Değerli arkadaşımızın yazısında yer alan satırlardan, ilk paragrafı sütunumuza alarak, içinde bulunduğumuz feci durumun bir portresini çizmemiz icap ediyor.
“Fransızlar Cezayir’de yaptıkları soykırımın hesabını versinler şeklinde siyasetçisinden bilim adamına kadar hemen herkesin ağzında Cezayir’deki Fransızlar tarafından yapılan soykırım ile ilgili açıklamalar var. Ancak sorsanız bu soykırım nasıl oldu diye ne yazık ki bu konuda aramızda 30 dakika konuşup bazı temel detayları verecek çok az insan var. Bu konuda Türkçe yayınlanmış kitapların sayısı da bir elin parmaklarını aşmıyor. Kenan Akın’ın “Cezayir’de Fransız Vahşeti ve Ötesi” (2003), Frantz Fanon’un “Cezayir Bağımsızlık Savaşı’nın Anatomisi”, (2009) ilk elimize gelenler. Keza Georges_Marc Benamou’nun “Bir Fransız Yalanı-Bir Soykırımın Soruşturması: Cezayir Savaşı ve Gerçekler” bir başvuru kitabı. Peki, Türkiye’de son on yılda Türkçe yayınlanmış “Türkler, Ermenilere soykırım gerçekleştirdiler” yalanını söyleyen kitap sayısı kaç biliyor musunuz? 122!..”
Özdağ’a hak vermemek elden gelmiyor.
İkisi tercüme üç kitap’a karşılık en az 122 eser gerçeği insanı allak bullak ediyor.
2003 yılında tarafımızdan yazılan “Cezayir’de Fransız Vahşeti ve Ötesi” kitabının ön sözü, Türk edebiyatının ve sanat hayatının unutulmayan ismi Attilâ İlhan tarafından yazılmış bulunuyor.
Kitap baştan sonuna kadar, tarihi gerçeklerin ışığında belgelere ve gözleme dayanıyor.
Vahşeti ispatlayan eski fotoğraflarla dolu olan kitabı piyasaya sunan Derin Yayınları’nın kaç baskı yaptığı bilinmiyor.
Ne var ki, kitabı, okuyanlardan çoğunun, “Bu yazılar, Fransızcaya, İngilizceye ve Arapçaya çevrilmez mi” sorusunu yöneltmesi, artık bizi yadırgatmıyor. Sadece, acı acı tebessüm ettiriyor.

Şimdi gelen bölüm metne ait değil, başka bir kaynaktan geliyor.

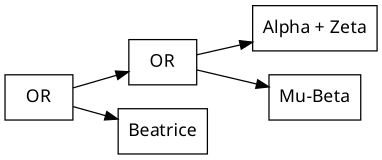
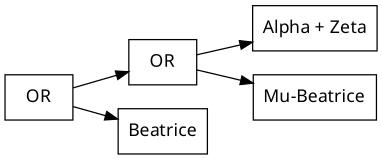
  digraph {
    rankdir=LR
    splines=spline
    node [fontname=Sans shape=record]
    n1 [label=OR]
    n2 [label=OR]
    n3 [label=Beatrice]
    n4 [label="Alpha + Zeta"]
-   n5 [label="Mu-Beta"]
+   n5 [label="Mu-Beatrice"]
    n1 -> n2
    n1 -> n3
    n2 -> n4
    n2 -> n5
  }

İlk defa tevazuyu bir yana bırakarak ve yapacağı etkiyi düşünerek, 2003 yılından beri önce vitrinler, sonra raflarda bekleyen kitabımızın, bütün kütüphanelere ve okullara dağıtılmasını, bir an önce de yabancı dillere çevrilip dünya kamuoyuna sunulması isteğini açık bir şekilde belirtmenin ihtiyacı bizi zorluyor.
Nitekim, Özdağ arkadaşımız da bu boşluğa dikkatleri çekiyor:
“Türkiye’de Cezayir katliamı ile ilgili çalışmalar artmalıdır. Ancak sadece Türkiye’de değil, Türk Dünyasında, Arap ülkelerinde ve İngilizce kitap piyasasında bu konudaki kitapların sayısı çok çok artmalıdır. Fransa’nın ve diğer devletleri ikide bir Türkiye’nin önüne Ermeni saçmalığını getirmelerini engellemenin yolu Cezayir soykırımı ile ilgili Türkiye’de kamuoyu yaratmaktır. Ancak sadece Türkiye’de değil, bütün dünyada sistematik olarak Cezayir soykırımının duyurulmasını Türkiye gerçekleştirmiştir. 60 senatörün imza vermesi veya vermemesi önemli değildir. Fransa hâlâ parlamento kararı ile “Ermeni soykırımı oldu” diyen bir ülkedir. Bunun bedeli ancak sistemli ve uzun vadeli bir çalışma ile ödetilebilir. Fakat Türk kamuoyu Cezayir soykırımını bilmez ise dünyaya anlatmak mümkün olmaz.”
Bu “samimi” yazı, başta Başbakan olmak üzere Dışişleri, Milli Eğitim, Kültür ve ilgili devlet bakanlarına ithaf olunur.